Publicado em 1 de abril de 2016 às 05h56.

São Paulo — Para quem acha que estamos diante de uma era de inovação inigualável, Robert J. Gordon, um dos maiores especialistas mundias em produtividade, tem um recado: o melhor do avanço tecnológico já passou. EXAME publica parte do seu livro "Ascensão e Queda do Crescimento Americano". Leia a seguir:

"A partir da segunda metade do século 19, os Estados Unidos viveram uma revolução econômica que libertou as famílias de uma interminável rotina diária de trabalhos manuais, escuridão, isolamento e morte prematura. Em apenas 100 anos, a vida se tornou irreconhecível. Trabalhos manuais ao ar livre foram substituídos pelo trabalho em ambientes com ar-condicionado.

Os afazeres domésticos passaram a ser realizados cada vez mais por eletrodomésticos. A escuridão foi substituída pela luz. E o isolamento foi substituído não somente por viagens mas também pelas imagens que os televisores em cores começaram a levar para a sala de estar. Mais importante que tudo: um recém-nascido não tinha mais uma expectativa de vida de meros 45 anos, mas de 72.

A revolução econômica ocorrida entre 1870 e 1970 foi única na história humana — e provavelmente não será repetida simplesmente porque muitas de suas conquistas poderiam ocorrer uma única vez. O crescimento do PIB não é um processo estável que gera avanço econômico num ritmo regular, século após século. O progresso ocorre muito mais rapidamente em alguns momentos do que em outros.

Não houve virtualmente nenhum crescimento econômico durante milênios até a segunda metade do século 18. Entre 1770 e 1870 houve um crescimento maior, mas ainda lento. Entre 1870 e 1970 foi registrada uma enorme aceleração. Desde 1970, no entanto, o ritmo de crescimento da economia americana voltou a cair. Por quê?

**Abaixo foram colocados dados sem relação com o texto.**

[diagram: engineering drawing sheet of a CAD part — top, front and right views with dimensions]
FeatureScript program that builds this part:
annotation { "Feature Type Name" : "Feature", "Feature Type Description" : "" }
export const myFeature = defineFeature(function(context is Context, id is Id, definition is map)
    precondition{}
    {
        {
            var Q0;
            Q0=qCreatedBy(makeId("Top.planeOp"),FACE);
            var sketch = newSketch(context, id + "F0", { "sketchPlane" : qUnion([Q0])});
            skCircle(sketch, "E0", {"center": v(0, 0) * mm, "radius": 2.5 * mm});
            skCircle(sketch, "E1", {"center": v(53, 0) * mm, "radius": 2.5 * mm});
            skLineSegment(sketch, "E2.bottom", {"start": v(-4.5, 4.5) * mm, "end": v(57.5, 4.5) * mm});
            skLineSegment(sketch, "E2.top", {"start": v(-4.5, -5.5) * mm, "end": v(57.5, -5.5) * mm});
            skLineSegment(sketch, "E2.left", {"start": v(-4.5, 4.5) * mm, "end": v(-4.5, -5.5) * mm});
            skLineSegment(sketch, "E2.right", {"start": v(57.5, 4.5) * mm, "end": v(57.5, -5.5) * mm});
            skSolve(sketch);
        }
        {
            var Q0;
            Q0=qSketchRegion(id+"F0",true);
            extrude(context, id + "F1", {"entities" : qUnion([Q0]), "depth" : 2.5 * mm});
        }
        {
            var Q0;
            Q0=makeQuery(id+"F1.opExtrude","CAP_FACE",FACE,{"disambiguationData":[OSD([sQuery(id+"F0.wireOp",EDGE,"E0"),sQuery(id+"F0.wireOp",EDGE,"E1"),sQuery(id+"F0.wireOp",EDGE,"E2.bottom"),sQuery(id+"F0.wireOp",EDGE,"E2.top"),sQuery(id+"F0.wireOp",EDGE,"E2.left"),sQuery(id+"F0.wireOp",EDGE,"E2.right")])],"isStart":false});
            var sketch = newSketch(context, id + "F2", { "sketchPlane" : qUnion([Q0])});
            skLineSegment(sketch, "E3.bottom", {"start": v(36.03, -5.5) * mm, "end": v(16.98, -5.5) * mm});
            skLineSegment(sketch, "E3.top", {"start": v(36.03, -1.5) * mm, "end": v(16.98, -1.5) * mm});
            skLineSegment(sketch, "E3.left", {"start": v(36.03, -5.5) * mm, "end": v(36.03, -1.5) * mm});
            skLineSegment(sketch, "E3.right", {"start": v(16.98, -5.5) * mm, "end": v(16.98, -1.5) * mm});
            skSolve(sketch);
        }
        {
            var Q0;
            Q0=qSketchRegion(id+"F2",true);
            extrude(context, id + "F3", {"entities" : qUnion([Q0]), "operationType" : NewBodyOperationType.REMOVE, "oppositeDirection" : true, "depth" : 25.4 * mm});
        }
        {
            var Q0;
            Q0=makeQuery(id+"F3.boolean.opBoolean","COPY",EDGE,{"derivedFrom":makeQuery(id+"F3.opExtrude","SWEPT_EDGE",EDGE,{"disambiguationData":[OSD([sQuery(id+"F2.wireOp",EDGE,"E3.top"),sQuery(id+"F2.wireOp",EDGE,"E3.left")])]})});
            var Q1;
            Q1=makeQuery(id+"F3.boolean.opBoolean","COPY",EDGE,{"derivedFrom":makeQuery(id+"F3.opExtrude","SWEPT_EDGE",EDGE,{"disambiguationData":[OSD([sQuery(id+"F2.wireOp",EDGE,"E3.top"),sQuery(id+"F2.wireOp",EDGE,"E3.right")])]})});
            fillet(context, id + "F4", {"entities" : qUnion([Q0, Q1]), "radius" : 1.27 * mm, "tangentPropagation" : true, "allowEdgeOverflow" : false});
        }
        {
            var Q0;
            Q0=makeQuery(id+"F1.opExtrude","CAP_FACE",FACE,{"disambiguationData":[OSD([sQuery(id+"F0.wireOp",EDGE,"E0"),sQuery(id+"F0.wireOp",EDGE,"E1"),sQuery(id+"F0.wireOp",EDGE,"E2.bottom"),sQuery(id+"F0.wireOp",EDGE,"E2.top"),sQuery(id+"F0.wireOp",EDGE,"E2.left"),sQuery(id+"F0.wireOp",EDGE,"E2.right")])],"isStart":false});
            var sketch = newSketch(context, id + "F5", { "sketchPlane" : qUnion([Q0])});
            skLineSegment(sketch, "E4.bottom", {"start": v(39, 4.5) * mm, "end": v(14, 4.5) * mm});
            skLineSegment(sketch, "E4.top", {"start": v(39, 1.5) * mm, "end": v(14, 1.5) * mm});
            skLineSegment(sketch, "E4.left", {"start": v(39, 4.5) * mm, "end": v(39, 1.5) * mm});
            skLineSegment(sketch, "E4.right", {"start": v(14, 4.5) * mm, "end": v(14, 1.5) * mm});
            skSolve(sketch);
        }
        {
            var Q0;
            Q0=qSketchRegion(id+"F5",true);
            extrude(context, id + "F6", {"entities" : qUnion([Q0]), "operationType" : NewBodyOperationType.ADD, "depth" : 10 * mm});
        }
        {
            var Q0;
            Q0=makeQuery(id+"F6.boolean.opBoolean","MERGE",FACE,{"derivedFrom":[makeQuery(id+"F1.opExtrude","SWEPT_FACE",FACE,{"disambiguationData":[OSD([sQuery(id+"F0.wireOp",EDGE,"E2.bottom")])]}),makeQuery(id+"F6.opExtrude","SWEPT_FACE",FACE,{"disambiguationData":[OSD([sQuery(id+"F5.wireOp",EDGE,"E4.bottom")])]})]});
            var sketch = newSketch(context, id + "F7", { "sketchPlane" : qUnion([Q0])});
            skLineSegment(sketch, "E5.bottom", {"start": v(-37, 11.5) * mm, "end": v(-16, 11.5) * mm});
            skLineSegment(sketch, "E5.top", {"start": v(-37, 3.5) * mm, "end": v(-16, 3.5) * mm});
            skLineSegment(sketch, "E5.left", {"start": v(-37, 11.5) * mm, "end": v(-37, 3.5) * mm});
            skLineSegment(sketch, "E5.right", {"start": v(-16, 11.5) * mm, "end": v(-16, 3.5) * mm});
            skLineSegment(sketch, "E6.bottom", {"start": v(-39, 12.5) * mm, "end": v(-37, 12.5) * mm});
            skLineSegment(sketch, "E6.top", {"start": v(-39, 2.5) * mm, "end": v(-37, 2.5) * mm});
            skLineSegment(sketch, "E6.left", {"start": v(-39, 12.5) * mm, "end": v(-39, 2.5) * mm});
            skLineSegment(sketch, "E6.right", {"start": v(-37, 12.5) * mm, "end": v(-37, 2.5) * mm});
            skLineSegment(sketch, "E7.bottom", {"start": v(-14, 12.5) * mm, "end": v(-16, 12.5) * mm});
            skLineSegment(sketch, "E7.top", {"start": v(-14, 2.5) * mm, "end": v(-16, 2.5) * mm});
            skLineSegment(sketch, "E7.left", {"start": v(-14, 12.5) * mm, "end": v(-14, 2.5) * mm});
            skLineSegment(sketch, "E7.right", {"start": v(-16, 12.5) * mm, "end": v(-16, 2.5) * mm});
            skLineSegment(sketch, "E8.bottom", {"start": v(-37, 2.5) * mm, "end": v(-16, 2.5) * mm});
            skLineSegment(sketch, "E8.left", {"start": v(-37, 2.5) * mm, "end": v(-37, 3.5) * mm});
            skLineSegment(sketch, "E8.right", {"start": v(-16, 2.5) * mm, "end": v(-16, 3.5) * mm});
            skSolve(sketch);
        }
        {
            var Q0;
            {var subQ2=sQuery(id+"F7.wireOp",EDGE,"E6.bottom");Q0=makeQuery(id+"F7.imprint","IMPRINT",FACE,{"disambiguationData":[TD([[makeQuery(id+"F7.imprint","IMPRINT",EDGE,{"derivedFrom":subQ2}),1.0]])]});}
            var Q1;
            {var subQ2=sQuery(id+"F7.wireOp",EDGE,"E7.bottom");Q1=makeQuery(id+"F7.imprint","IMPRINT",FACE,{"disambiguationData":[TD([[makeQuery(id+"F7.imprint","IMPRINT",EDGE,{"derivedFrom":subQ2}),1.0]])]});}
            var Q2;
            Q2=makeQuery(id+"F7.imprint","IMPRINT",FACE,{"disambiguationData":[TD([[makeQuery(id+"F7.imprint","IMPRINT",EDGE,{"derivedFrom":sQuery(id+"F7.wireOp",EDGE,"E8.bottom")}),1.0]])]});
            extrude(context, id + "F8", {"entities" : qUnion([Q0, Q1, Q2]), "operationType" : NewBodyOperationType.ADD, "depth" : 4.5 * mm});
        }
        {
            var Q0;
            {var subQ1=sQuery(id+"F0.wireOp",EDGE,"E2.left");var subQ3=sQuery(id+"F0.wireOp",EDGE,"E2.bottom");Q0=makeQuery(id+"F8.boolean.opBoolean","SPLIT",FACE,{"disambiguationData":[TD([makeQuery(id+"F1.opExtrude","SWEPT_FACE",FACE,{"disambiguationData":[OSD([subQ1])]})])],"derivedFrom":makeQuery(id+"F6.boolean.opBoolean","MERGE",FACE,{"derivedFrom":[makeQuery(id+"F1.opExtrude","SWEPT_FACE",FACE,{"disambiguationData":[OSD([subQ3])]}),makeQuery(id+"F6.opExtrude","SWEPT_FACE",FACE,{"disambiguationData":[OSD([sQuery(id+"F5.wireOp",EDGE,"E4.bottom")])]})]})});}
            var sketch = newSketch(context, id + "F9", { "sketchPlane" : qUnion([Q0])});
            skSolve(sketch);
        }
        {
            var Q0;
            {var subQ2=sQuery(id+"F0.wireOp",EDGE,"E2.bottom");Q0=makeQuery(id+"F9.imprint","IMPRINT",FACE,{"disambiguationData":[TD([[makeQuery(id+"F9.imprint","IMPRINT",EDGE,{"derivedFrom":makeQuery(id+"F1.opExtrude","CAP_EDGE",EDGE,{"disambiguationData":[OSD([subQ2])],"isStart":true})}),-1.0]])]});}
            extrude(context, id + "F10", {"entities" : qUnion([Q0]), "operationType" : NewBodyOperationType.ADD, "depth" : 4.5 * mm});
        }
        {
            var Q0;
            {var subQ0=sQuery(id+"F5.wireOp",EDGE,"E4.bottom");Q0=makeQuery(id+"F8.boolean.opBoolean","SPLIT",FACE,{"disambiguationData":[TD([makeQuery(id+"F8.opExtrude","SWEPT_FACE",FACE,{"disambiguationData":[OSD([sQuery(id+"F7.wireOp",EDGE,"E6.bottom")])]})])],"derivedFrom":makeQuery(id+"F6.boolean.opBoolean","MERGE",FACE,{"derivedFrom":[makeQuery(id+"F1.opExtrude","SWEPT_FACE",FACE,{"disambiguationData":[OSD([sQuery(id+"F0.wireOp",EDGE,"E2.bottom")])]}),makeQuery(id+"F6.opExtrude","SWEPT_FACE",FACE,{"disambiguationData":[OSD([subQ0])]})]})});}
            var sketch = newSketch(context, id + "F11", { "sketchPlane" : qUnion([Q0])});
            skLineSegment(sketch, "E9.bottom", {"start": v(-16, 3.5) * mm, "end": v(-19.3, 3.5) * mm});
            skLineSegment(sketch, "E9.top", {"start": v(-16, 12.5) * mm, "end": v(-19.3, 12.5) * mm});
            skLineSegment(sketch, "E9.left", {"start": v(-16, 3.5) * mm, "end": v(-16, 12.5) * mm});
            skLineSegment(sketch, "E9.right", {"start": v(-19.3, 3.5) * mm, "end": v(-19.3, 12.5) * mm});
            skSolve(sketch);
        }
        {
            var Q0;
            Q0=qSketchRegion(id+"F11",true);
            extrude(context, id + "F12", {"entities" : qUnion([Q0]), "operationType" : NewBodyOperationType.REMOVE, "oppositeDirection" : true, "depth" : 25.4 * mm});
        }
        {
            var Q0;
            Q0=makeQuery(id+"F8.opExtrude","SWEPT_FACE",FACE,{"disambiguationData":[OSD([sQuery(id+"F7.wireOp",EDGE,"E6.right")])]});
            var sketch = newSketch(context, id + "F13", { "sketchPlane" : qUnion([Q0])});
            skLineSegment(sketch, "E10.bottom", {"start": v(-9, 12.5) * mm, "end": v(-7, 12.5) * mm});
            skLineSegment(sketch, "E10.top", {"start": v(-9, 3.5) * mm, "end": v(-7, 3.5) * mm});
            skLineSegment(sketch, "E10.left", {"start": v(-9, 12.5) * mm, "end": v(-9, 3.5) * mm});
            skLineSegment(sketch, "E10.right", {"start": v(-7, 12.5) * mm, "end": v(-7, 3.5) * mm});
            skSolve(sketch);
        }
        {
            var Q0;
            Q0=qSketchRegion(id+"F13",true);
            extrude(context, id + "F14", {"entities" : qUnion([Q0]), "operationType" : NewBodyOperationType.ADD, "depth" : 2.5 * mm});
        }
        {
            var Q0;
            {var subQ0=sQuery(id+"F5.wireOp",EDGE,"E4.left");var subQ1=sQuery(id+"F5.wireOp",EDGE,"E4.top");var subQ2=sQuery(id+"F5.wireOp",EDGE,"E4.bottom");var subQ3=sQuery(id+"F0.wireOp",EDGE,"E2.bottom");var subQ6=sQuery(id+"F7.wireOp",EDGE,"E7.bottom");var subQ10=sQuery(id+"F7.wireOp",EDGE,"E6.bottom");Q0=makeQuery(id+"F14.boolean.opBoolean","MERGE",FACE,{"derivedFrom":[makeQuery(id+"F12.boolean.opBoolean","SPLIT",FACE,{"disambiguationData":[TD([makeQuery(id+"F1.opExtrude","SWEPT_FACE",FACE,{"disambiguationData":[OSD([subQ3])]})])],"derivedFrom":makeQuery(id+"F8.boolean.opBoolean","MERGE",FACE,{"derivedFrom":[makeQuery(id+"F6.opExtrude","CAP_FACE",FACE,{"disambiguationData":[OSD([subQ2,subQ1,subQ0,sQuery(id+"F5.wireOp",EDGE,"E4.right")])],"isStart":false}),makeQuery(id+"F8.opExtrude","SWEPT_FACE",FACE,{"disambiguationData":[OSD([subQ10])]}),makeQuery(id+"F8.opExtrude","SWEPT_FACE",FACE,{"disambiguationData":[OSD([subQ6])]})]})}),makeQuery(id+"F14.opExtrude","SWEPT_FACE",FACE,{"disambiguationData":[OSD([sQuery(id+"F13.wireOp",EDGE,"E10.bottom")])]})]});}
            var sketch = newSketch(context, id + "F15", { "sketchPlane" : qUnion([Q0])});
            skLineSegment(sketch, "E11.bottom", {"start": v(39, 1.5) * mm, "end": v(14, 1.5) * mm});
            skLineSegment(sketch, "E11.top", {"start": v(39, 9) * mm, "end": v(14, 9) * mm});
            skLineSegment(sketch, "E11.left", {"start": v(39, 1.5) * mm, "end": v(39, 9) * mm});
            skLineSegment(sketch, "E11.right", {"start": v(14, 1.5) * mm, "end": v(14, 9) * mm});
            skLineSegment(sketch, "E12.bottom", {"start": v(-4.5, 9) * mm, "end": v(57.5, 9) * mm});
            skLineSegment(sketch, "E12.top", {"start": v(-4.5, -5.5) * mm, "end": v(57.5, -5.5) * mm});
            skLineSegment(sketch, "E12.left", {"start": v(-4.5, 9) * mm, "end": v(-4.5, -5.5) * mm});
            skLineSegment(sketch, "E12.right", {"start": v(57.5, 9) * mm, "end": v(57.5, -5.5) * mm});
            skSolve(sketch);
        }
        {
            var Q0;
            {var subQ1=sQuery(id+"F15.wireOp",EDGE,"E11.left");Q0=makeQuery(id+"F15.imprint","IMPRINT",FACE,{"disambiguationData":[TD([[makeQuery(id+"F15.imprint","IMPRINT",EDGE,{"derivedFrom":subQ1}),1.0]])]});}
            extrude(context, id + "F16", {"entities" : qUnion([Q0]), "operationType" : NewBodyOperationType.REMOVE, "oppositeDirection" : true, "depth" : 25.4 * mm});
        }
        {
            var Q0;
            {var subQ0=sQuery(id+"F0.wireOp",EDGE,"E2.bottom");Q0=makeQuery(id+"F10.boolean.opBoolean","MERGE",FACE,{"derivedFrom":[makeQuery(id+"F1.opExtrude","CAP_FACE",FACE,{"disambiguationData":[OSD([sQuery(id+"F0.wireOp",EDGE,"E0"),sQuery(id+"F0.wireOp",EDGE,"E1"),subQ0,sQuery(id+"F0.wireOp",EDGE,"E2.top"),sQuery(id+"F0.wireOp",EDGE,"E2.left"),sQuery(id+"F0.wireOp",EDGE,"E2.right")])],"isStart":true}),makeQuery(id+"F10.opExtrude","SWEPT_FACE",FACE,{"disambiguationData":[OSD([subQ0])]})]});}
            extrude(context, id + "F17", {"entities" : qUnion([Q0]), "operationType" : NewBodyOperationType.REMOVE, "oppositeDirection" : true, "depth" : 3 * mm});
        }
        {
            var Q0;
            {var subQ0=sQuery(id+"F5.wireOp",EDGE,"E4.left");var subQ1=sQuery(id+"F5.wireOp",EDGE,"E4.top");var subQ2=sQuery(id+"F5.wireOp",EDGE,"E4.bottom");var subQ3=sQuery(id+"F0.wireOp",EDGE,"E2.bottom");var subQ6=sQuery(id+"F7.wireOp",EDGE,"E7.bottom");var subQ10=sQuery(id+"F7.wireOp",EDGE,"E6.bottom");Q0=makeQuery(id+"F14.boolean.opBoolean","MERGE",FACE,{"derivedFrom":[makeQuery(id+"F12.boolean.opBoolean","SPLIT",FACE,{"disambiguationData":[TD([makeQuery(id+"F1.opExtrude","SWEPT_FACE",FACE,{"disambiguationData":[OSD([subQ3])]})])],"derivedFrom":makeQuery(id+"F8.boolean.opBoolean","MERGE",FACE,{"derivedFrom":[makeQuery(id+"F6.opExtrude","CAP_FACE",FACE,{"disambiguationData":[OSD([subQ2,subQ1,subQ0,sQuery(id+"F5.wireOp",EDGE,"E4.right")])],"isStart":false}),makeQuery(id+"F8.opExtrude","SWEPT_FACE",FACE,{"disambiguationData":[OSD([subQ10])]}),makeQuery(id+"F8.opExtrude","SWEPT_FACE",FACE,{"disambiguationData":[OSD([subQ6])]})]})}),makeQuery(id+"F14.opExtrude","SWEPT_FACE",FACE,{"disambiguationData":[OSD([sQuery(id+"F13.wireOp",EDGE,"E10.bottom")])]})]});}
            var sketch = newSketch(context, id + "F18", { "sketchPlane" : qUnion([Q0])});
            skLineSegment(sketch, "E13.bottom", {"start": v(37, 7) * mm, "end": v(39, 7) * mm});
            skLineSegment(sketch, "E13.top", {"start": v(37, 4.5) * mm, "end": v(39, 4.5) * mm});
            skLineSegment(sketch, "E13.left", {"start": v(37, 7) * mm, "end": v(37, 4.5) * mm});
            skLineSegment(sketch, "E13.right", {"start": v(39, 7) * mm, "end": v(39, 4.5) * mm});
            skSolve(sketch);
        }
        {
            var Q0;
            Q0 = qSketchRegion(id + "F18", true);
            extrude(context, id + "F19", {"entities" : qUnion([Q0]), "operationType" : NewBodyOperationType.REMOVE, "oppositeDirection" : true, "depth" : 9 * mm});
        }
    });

Minha tese central é que algumas invenções são mais importantes do que outras. O avanço sem paralelo no século, terminado em 1970, foi possível graças ao que chamo de Grandes Invenções. Essa ideia nos leva diretamente à segunda grande questão tratada no livro: a de que o crescimento econômico desde 1970 tem sido decepcionante porque as invenções das últimas décadas têm sido limitadas.

Estão, em sua maioria, relacionadas somente às áreas de entretenimento, comunicações e coleta e processamento de informação. A despeito de todo o barulho provocado pelo mundo digital, o ritmo do progresso nas últimas quatro décadas desacelerou em várias esferas da vida — como alimentação, vestuário, abrigo, transporte, saúde e condições de trabalho tanto dentro como fora do lar.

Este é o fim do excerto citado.